*What you will do*: After finding the line with "2.21/7-3 | Mikel Smith, Saint Martin's (2017) |" in the data below, set down exactly each line through the one with "Phillips, Concordia (2018) |", inclusive, and stop there.

*Supplied records*:
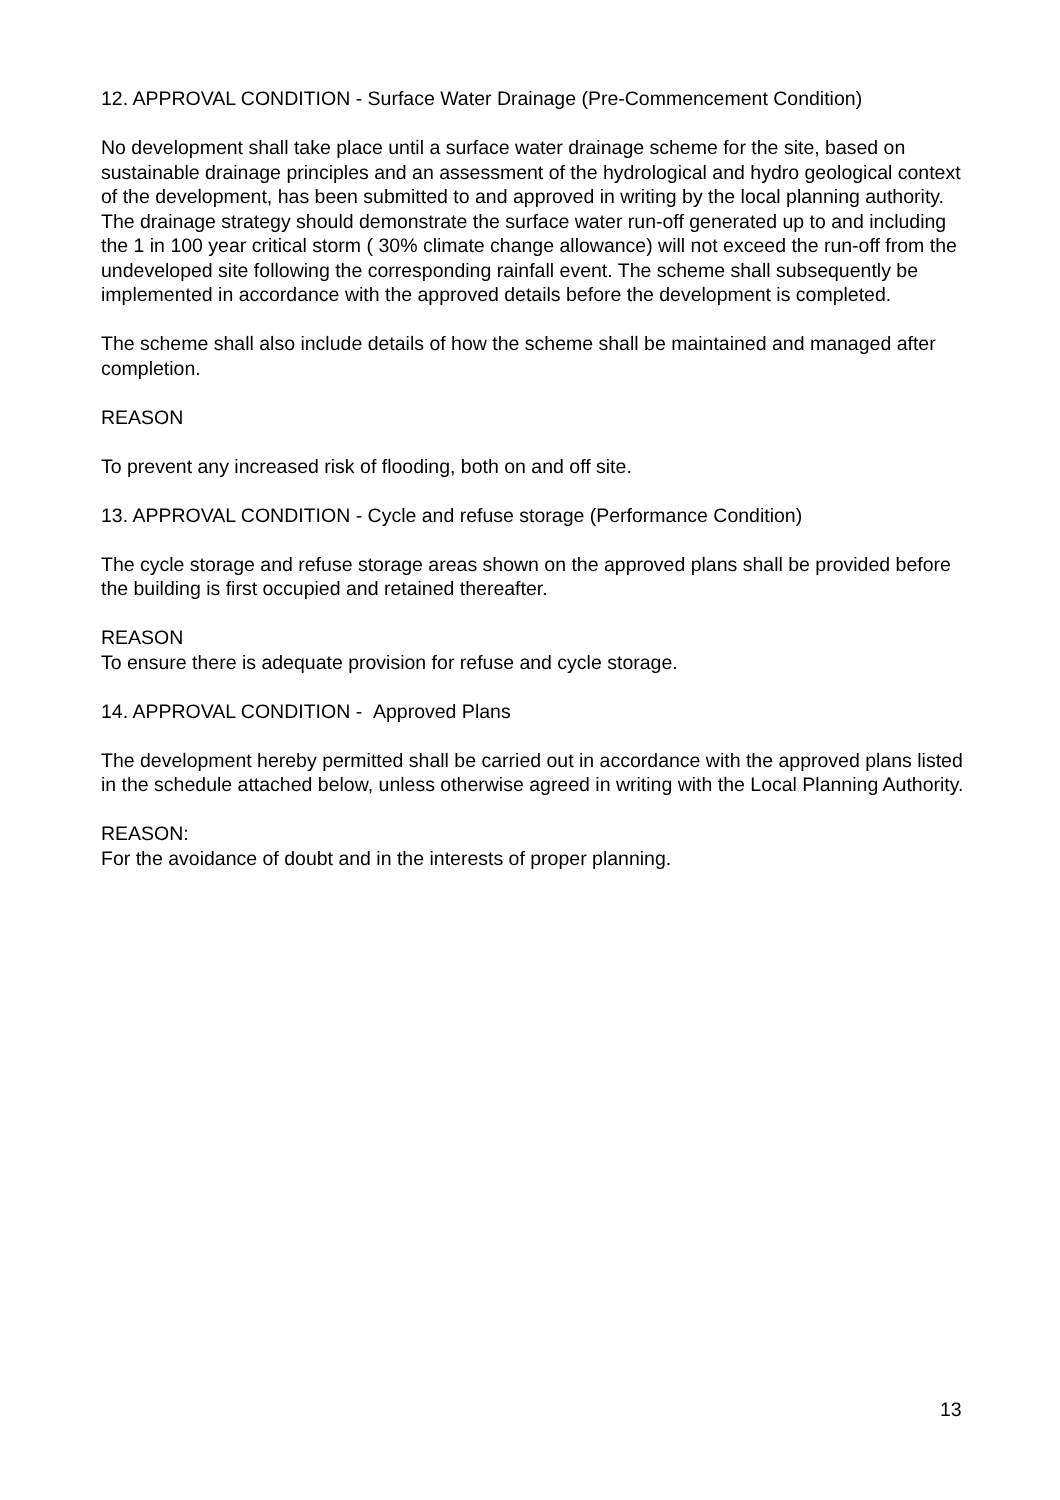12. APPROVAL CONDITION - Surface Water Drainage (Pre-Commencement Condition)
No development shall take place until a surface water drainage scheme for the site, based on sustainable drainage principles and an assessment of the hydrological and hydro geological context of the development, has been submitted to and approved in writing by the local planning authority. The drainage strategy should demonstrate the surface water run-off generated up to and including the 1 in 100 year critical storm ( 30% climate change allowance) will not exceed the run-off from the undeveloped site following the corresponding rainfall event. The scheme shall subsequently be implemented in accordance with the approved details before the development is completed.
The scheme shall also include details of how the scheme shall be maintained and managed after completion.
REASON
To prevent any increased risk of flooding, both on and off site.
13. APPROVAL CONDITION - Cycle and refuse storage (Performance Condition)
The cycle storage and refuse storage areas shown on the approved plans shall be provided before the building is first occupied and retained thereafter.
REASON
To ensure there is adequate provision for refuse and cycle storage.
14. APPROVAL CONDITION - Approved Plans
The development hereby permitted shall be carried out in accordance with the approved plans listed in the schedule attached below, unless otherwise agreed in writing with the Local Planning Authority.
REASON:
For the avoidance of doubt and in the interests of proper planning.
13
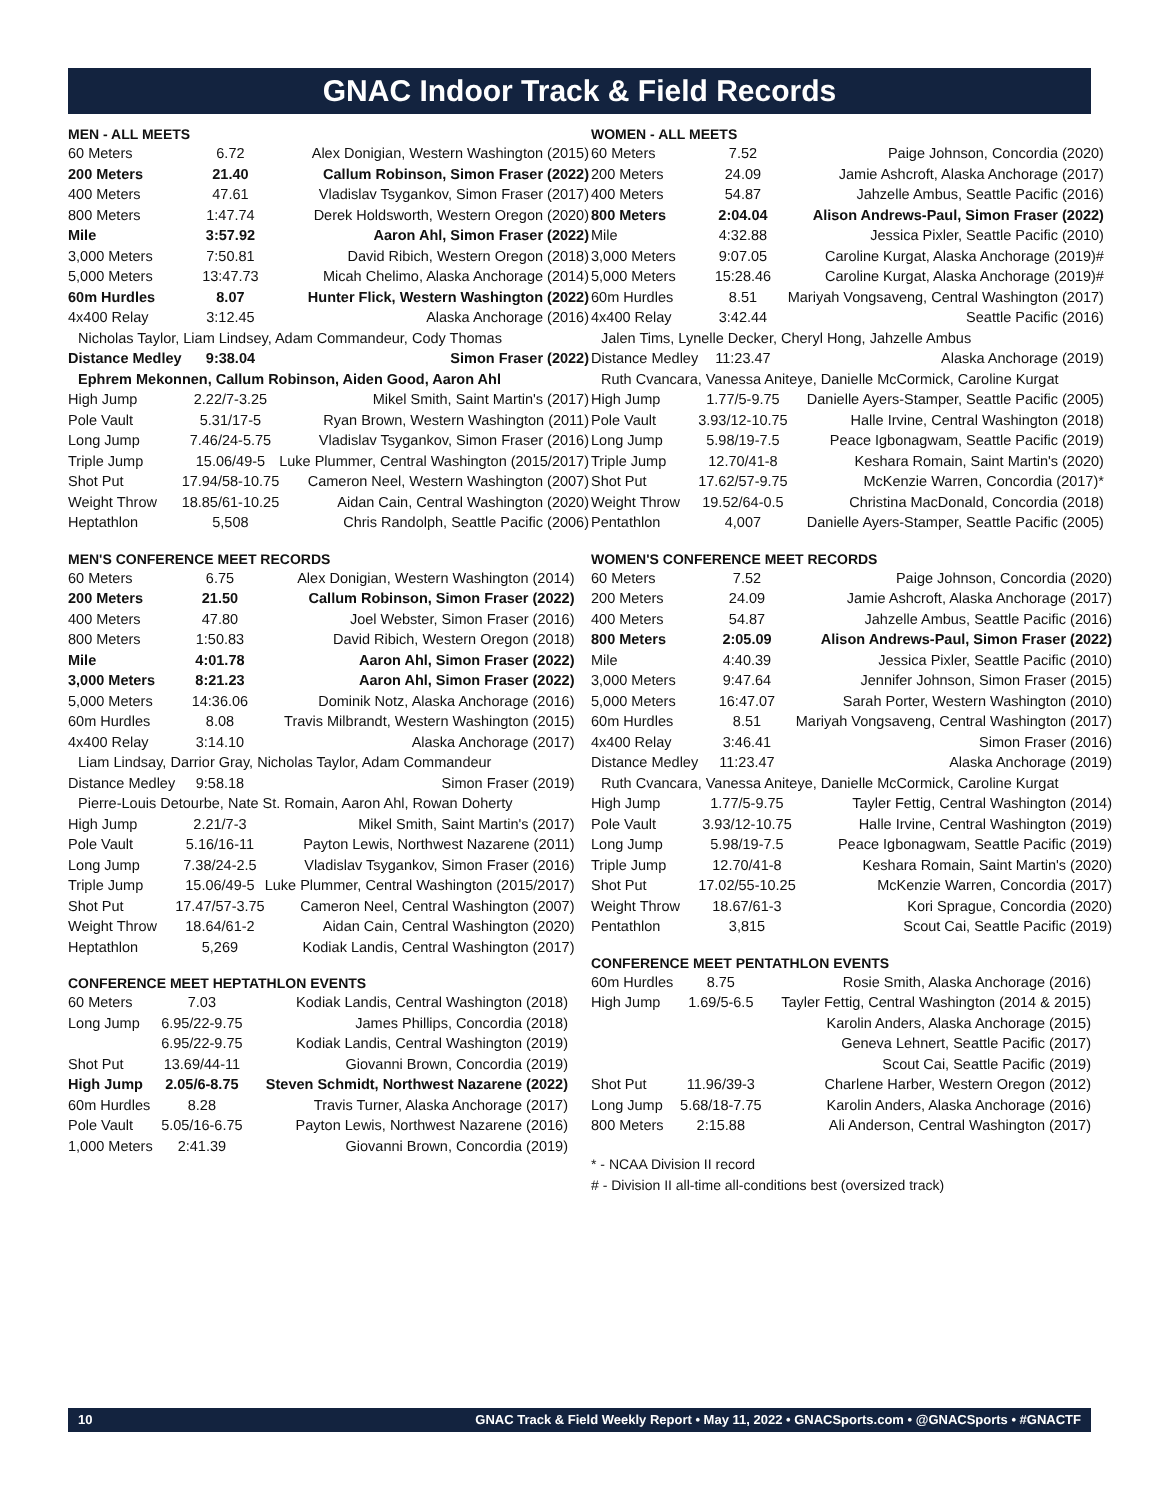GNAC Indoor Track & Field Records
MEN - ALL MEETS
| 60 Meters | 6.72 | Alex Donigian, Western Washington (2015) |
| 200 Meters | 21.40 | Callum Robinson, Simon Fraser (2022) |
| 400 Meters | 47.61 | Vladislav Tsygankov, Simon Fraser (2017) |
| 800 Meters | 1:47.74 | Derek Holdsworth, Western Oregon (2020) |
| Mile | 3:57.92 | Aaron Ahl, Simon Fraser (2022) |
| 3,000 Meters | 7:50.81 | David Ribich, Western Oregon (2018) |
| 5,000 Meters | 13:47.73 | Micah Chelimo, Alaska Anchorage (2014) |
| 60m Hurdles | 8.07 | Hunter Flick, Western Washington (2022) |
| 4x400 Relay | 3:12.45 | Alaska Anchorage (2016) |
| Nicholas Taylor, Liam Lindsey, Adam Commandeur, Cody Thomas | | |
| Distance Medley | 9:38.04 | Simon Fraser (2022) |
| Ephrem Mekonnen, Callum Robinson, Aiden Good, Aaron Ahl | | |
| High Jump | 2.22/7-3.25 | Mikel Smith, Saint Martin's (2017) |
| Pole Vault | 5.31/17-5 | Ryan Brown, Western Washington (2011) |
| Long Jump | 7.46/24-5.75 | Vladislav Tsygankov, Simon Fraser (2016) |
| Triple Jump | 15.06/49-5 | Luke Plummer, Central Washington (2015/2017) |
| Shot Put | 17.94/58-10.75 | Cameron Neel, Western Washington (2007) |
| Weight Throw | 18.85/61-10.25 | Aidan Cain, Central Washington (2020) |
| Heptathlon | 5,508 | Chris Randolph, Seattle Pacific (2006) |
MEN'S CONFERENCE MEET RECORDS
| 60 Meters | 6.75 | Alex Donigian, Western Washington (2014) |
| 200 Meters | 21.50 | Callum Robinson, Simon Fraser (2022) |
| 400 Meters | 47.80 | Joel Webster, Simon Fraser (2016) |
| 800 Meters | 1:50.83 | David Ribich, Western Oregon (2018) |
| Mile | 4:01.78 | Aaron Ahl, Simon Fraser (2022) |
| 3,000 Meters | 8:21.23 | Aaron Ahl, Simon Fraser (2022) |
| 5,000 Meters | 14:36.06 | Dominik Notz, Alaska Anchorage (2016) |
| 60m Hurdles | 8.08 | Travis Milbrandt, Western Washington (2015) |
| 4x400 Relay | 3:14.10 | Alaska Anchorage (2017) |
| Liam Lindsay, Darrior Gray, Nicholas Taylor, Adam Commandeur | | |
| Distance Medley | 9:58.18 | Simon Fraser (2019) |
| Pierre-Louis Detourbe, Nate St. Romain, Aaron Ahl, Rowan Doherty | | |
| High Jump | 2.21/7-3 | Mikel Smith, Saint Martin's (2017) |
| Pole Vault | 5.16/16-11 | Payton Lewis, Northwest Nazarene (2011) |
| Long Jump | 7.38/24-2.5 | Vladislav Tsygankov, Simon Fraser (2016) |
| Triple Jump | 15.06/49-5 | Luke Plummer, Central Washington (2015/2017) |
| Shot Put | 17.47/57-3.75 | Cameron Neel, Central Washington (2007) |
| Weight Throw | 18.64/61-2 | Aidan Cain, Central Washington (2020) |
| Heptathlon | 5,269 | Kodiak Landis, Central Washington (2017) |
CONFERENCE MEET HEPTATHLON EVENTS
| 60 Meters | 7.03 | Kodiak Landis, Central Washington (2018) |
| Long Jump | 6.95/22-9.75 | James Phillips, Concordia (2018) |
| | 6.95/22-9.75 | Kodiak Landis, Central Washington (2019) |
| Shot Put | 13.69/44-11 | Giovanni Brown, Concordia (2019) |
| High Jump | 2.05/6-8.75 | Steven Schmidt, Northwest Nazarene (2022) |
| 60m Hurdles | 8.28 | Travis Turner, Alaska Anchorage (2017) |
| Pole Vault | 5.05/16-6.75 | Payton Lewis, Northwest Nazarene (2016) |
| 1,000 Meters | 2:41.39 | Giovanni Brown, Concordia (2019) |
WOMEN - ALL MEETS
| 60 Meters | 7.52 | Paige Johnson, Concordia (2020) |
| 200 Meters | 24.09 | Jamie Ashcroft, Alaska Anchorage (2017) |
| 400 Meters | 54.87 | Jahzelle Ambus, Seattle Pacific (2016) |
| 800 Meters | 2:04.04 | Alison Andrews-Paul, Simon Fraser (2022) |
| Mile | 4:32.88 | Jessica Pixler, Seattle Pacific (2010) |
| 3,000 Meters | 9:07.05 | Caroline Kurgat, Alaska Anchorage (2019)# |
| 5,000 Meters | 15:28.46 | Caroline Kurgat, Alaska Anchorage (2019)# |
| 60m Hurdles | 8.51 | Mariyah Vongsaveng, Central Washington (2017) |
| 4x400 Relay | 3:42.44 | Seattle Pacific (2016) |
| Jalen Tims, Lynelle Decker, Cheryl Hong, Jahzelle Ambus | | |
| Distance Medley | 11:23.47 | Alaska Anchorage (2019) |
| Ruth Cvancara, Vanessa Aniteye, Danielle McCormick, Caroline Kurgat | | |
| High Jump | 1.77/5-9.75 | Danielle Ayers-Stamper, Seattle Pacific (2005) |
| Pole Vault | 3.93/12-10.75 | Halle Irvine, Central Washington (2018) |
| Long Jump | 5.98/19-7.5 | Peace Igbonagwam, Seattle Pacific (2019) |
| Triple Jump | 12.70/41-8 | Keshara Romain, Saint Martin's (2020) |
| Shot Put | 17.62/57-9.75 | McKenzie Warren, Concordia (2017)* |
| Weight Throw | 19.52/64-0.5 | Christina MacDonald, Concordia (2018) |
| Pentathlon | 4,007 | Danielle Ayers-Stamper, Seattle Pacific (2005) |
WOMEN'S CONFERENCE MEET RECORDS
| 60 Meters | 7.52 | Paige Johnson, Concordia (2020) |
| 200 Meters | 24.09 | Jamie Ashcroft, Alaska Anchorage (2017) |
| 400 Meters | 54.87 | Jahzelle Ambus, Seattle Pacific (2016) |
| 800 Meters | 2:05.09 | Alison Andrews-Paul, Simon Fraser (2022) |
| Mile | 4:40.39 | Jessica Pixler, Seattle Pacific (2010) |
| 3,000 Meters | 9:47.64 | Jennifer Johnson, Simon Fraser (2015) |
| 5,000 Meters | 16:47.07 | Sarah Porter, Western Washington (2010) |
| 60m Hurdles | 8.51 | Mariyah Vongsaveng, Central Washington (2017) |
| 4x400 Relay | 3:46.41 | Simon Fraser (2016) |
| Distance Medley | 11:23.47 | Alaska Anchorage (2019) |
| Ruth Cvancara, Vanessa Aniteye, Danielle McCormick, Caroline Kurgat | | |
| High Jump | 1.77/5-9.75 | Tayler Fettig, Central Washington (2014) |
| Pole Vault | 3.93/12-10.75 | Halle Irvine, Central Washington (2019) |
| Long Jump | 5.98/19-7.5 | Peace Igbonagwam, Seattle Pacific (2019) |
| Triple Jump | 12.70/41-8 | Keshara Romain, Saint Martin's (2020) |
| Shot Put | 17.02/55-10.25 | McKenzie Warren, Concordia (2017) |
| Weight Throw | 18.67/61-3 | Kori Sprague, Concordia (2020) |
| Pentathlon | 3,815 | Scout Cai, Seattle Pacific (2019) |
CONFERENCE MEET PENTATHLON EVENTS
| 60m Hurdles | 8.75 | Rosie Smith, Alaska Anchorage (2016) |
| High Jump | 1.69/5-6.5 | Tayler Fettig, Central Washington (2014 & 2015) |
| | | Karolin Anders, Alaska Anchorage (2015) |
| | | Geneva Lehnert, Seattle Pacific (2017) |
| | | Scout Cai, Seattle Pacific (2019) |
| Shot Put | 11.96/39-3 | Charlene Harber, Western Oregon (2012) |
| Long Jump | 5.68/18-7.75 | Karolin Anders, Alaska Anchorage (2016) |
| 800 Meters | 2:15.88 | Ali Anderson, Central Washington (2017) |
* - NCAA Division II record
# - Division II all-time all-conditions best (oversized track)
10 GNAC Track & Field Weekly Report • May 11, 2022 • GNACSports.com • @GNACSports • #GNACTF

*Task solution*:
| High Jump | 2.21/7-3 | Mikel Smith, Saint Martin's (2017) |
| Pole Vault | 5.16/16-11 | Payton Lewis, Northwest Nazarene (2011) |
| Long Jump | 7.38/24-2.5 | Vladislav Tsygankov, Simon Fraser (2016) |
| Triple Jump | 15.06/49-5 | Luke Plummer, Central Washington (2015/2017) |
| Shot Put | 17.47/57-3.75 | Cameron Neel, Central Washington (2007) |
| Weight Throw | 18.64/61-2 | Aidan Cain, Central Washington (2020) |
| Heptathlon | 5,269 | Kodiak Landis, Central Washington (2017) |
CONFERENCE MEET HEPTATHLON EVENTS
| 60 Meters | 7.03 | Kodiak Landis, Central Washington (2018) |
| Long Jump | 6.95/22-9.75 | James Phillips, Concordia (2018) |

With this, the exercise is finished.